2005-09-11 22:33:04 | 音楽
 今ごろになってまた、と言われそうだが、ニコール・キッドマン、ジュード・ロウ主演のコールドマウンテンを観た。

 最近、ビデオ(正確にはDVDか)を観る機会が多くなっている。息子がレンタル・ショップに行く際に必ず声をかけてくれるおかげである。寝床周りに分不相応なAV(音響の方、ね)装置を設置したことが大きい。風の音、水の音、小音量でもその気配がありありと分かる。加えて重低音、振動によってドアの閉まる音でさえ重くリアルに聞こえるのである。リモコンもありがたい。観たいときすぐ観ることができ、眠くなったら即座に止められる。

 さて、このコールドマウンテンであるが、作品詳細やストーリーの方はコチラをご覧いただきたいのだが、兵士が戦線を離脱して恋人のもとに帰るお話である。と、書けば身も蓋もない。が、映画である以上その艱難辛苦はいかばかりか、と、挿入されるエピソードが実に興味深く、したがって脇で登場する人物にふくらみがあり、目が離せない。役者の顔ぶれ、曲者ぞろいだし、巧い。ぜひお薦めする。とっくに観たよと仰る方ばかりだろうが…。

 でも、待って欲しい。あなたは音楽にも耳をすませてもらっただろうか? アメリカのプリミティブな時代を象徴するかの如きマウンテン・ミュージックがありーの、ブルースがありーの、ケルト風の音楽がありーのと、ぼくのようなブルーグラス・ミュージックファンならずとも聞きほれる楽曲が山盛りだ。

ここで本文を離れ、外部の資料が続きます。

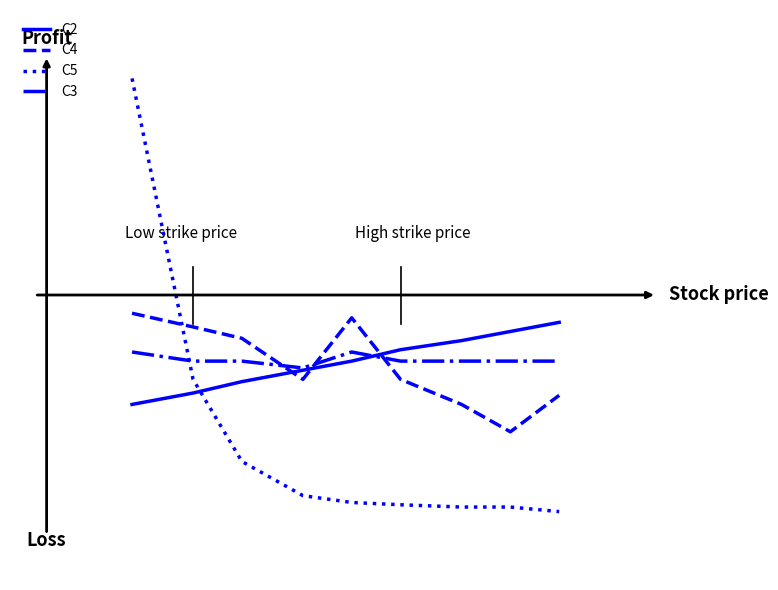

How many times do C3 and C5 cross each other?

1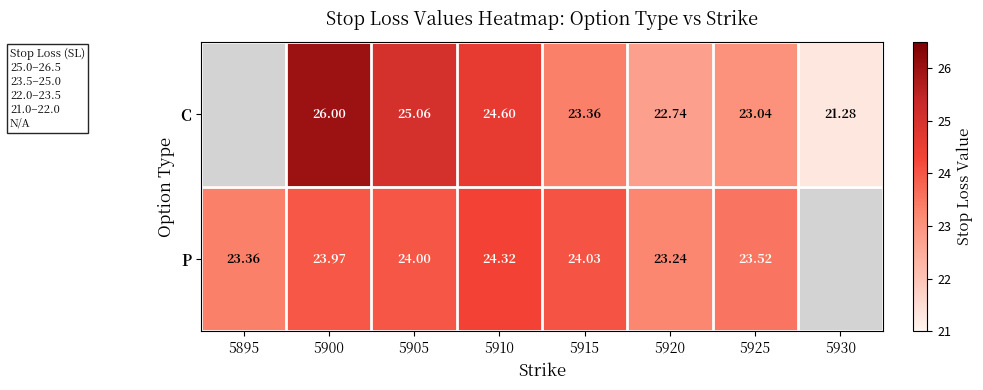

Count the number of data series in this chart.

2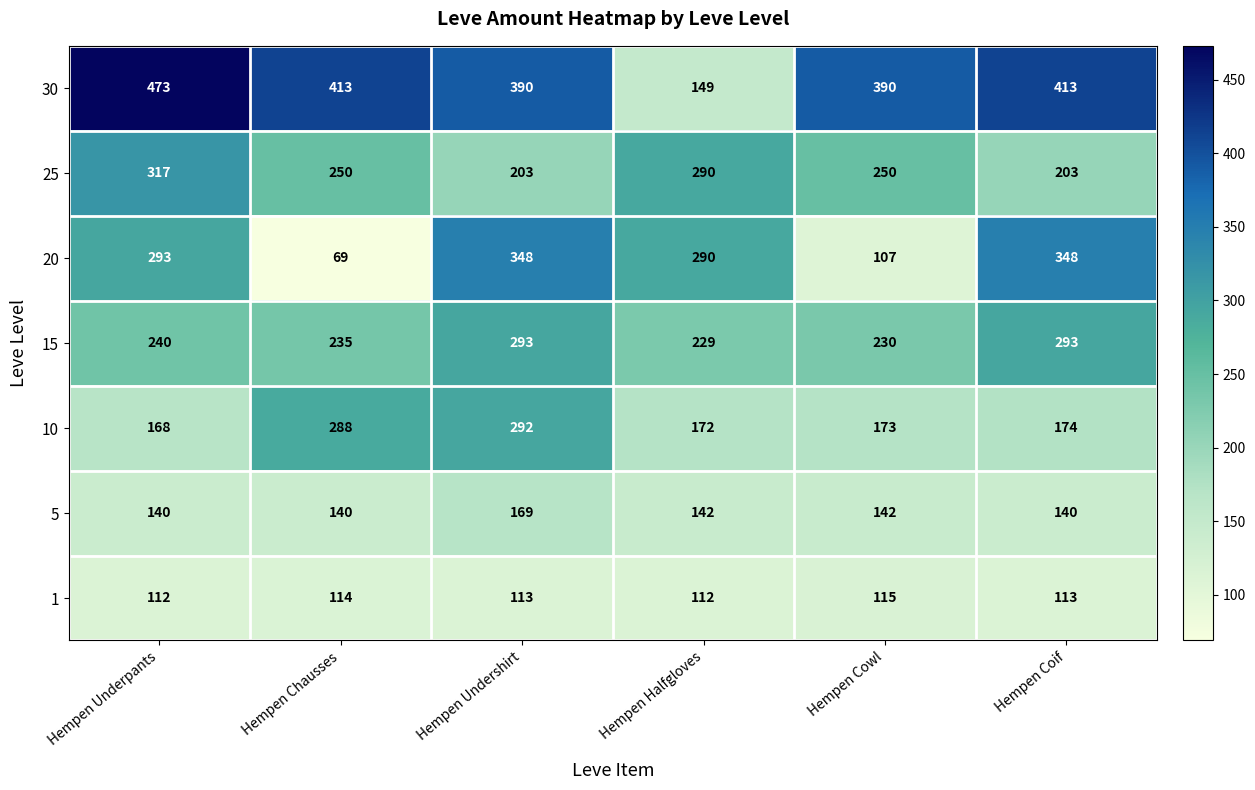

The 25 series shows 203 at Hempen Coif. True or false?

True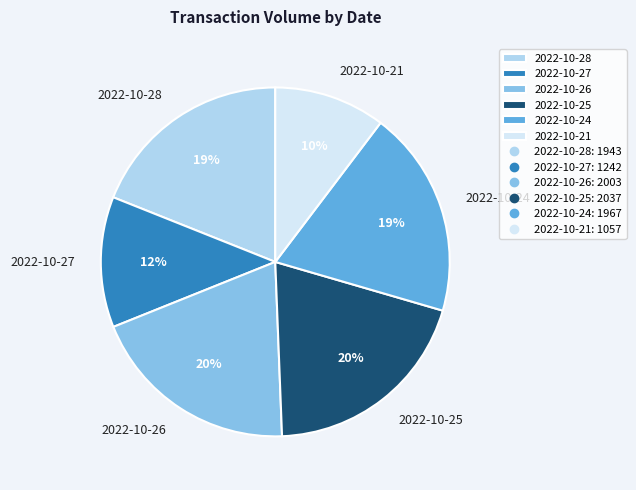

True or false: 2022-10-24 accounts for 25% of the total.

False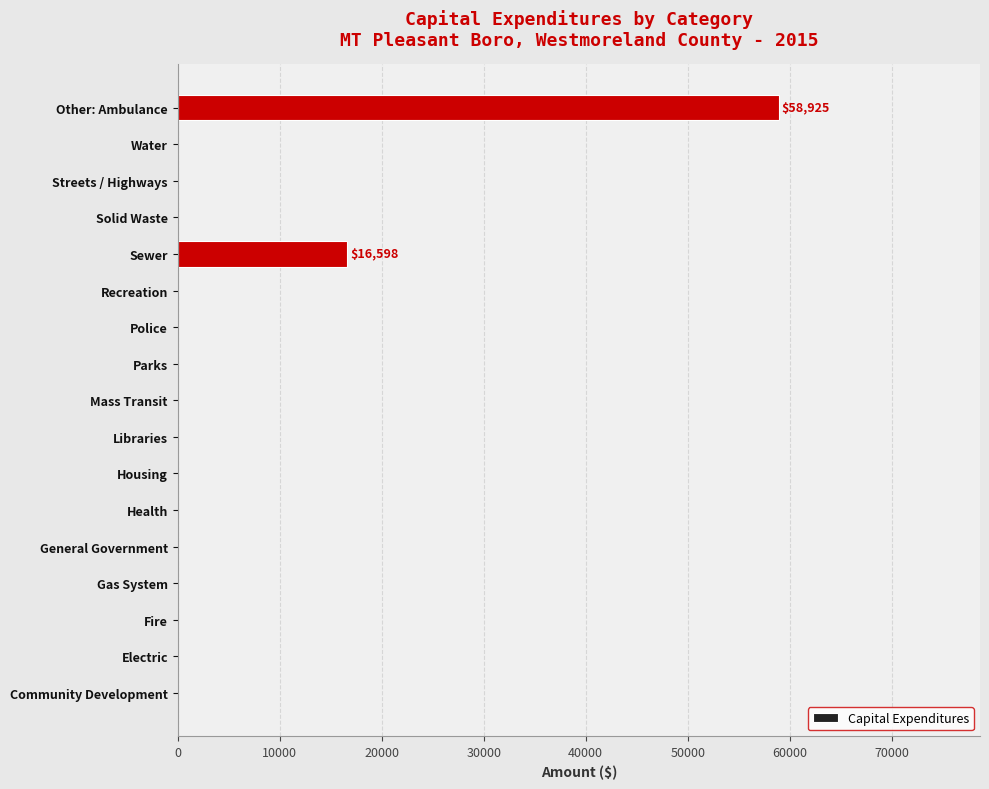

At which label is the value closest to 29462?

Sewer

とくにホワイト・ストライプスのジャック・ホワイト(ジョージア役で出演)の「ウェイフェアリング・ストレンジャー」やアリソン・クラウスが歌うエルヴィス・コステロのお「ザ・スカーレット・タイド」などは映画のシーンに埋没することなく、されどでしゃばらず、しっかり映像を支えている。

 映画館には行けなかったが、公開前から注目してしていたのは、サウンドトラックをT-ボーン・バーネットがプロデュースすると聞いていたからだ。彼はコーエン兄弟の映画『オー・ブラザー!(ぼくをフラット・マンドリンにに目覚めさせてくれた)』にも音楽プロディーサーとして参加し、全米にルーツミュージックのブームを巻き起こしたことは記憶に新しい。

 二つの映画の共通点は音楽にとどまらない。ともにホメロスの「オデュッセイア」を下書きにしている点である。ギリシャ神話における叙事詩を、『オー・ブラザー!』ではコメディに、この映画ではラブストーリーに、という仕立ての妙は、まさにアメリカ映画の深さである。さらに、両者のメインストリームとしてアメリカ人の信仰に対する思いが窺える。ここらあたりは、最近、ゴスペルやセイクレッド・ソングに接する機会の多いぼくだけの感想だろうか。ネタバレを控え、あえて音楽を取り上げたが、未見の方はぜひご覧いただきたい。